En attendant, Pascale Boistard tape du poing sur la table : « Nous le disons aujourd’hui, ça suffit ! (…) N’attendons plus pour réagir ». Il s’agit donc avant tout de réveiller les consciences, de « protéger les victimes et dissuader les agresseurs », souligne Alain Vidalies.
Le premier volet de la campagne est destiné aux victimes de harcèlement. « Vous n’êtes pas coupable : aucune tenue, aucune attitude ne justifie le harcèlement » explique l’affiche. Et la secrétaire d’Etat des Droits des femmes d’appuyer : « Vous n’êtes pas seules ! ». Le but : déculpabiliser les victimes trop souvent silencieuses, libérer leur parole, les aider à dire « non » grâce à des outils pédagogiques précis. « Le fait de mettre dans le métro un panneau qui dit que le harcèlement est une faute, un délit, une agression, fait qu’on va se sentir plus en sécurité et plus légitime à en parler, à dire non, à poser ses limites » expliquait Alice Barbe du collectif Stop harcèlement de rue aux Nouvelles NEWS en juillet dernier. Et Pascale Boistard d’ironiser :
« Au-delà de l’aspect juridique, c’est un devoir moral »

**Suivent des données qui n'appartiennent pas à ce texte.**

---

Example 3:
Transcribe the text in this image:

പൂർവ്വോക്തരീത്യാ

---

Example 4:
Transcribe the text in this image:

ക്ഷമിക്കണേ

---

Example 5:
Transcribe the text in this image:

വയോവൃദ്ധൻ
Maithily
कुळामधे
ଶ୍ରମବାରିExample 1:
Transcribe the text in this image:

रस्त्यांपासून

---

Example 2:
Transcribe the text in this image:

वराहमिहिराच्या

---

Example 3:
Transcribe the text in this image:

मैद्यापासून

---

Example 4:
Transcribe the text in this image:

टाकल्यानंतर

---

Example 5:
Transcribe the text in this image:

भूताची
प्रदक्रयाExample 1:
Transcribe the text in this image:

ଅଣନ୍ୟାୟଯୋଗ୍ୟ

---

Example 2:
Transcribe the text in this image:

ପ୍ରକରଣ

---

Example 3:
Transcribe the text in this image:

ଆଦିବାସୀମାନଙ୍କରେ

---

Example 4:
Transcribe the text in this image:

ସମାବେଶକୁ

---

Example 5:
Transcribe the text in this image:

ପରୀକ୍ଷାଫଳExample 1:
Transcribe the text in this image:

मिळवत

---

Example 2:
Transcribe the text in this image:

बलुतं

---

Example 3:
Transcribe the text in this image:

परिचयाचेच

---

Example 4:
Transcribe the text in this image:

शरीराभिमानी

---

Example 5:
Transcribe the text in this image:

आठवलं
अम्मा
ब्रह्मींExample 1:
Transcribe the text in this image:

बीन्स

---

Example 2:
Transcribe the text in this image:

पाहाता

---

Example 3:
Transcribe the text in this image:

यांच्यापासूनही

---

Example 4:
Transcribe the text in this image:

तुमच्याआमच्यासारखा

Mais justement, toutes les victimes n’osent pas dire « non » car, comme l’explique le gouvernement : « la victime peut être paralysée, tétanisée, elle ne peut ni crier, ni même émettre le moindre son ou parole. C’est ce qu’on appelle la sidération ». A cet égard, la campagne veut sensibiliser les témoins, eux aussi trop souvent silencieux comme le rappelle cette récente agression : « J’aimerais vous dire que tout le wagon s’est levé d’une seule et même voix pour protéger cette femme », racontait sur Facebook « Debbie Deb », témoin d’une agression sexuelle.
Voir : Agression sexuelle dans un train : ‘Bah, elle est pas morte !’

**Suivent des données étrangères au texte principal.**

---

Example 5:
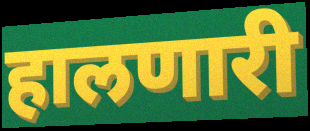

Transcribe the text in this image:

हालणारीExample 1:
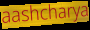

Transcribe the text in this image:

aashcharya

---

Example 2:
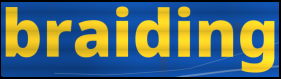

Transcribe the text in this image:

braiding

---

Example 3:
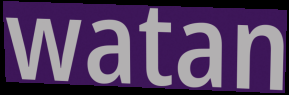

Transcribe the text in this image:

watan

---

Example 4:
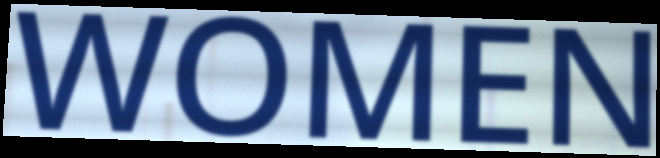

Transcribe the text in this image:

WOMEN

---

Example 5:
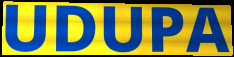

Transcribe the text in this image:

UDUPA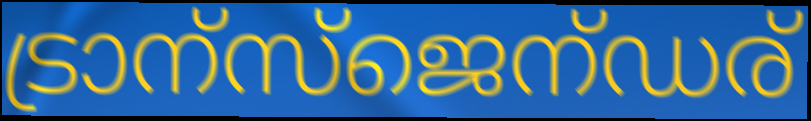
ട്രാന്സ്ജെന്ഡര്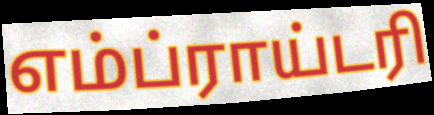
எம்ப்ராய்டரி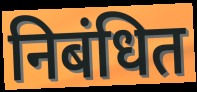
निबंधित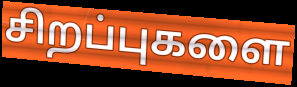
சிறப்புகளை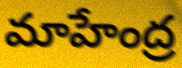
మాహేంద్రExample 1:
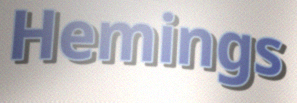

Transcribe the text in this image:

Hemings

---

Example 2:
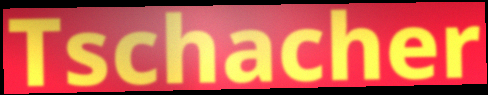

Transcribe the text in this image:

Tschacher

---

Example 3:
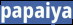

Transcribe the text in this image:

papaiya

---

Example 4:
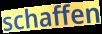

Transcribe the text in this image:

schaffen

Une autre série d’affiches donnent donc les clefs aux témoins pour réagir : « Nous pouvons tous intervenir, grâce à quelques réflexes de base et de gestes simples ». Ainsi, le gouvernement préconise notamment d’aller « demander à la personne en difficulté si elle a besoin d’aide » ou encore de faire diversion mais surtout « d’impliquer d’autres passagers » car « à plusieurs on est plus fort ». « Si tout le monde agit, on peut espérer changer notre société ». Pascale Boistard précise : « Au-delà de l’aspect juridique, c’est un devoir moral. Nous n’avons pas tous vocation à être des super-héros ou super-héroïne mais il faut agir en solidarité ».
Légitimer la parole de la victime, inciter à agir, et rappeler que la loi punit le harcèlement sexiste : une première étape de cette campagne, qui rappelle également les différents outils annoncés par le gouvernement en juillet dernier. Comme le lancement, une semaine plus tôt à Nantes, de l’expérimentation de l’arrêt des bus à la demande la nuit. Ou la déclinaison par SMS des services d’alertes téléphoniques (le 3117 pour la SNCF et le 3224 pour la RATP). Ce nouveau système sera effectif le 7 décembre via le 31 117. « Qu’on soit victime ou témoin, envoyer un texto est parfois plus pratique », souligne Elisabeth Borne, présidente de la RATP.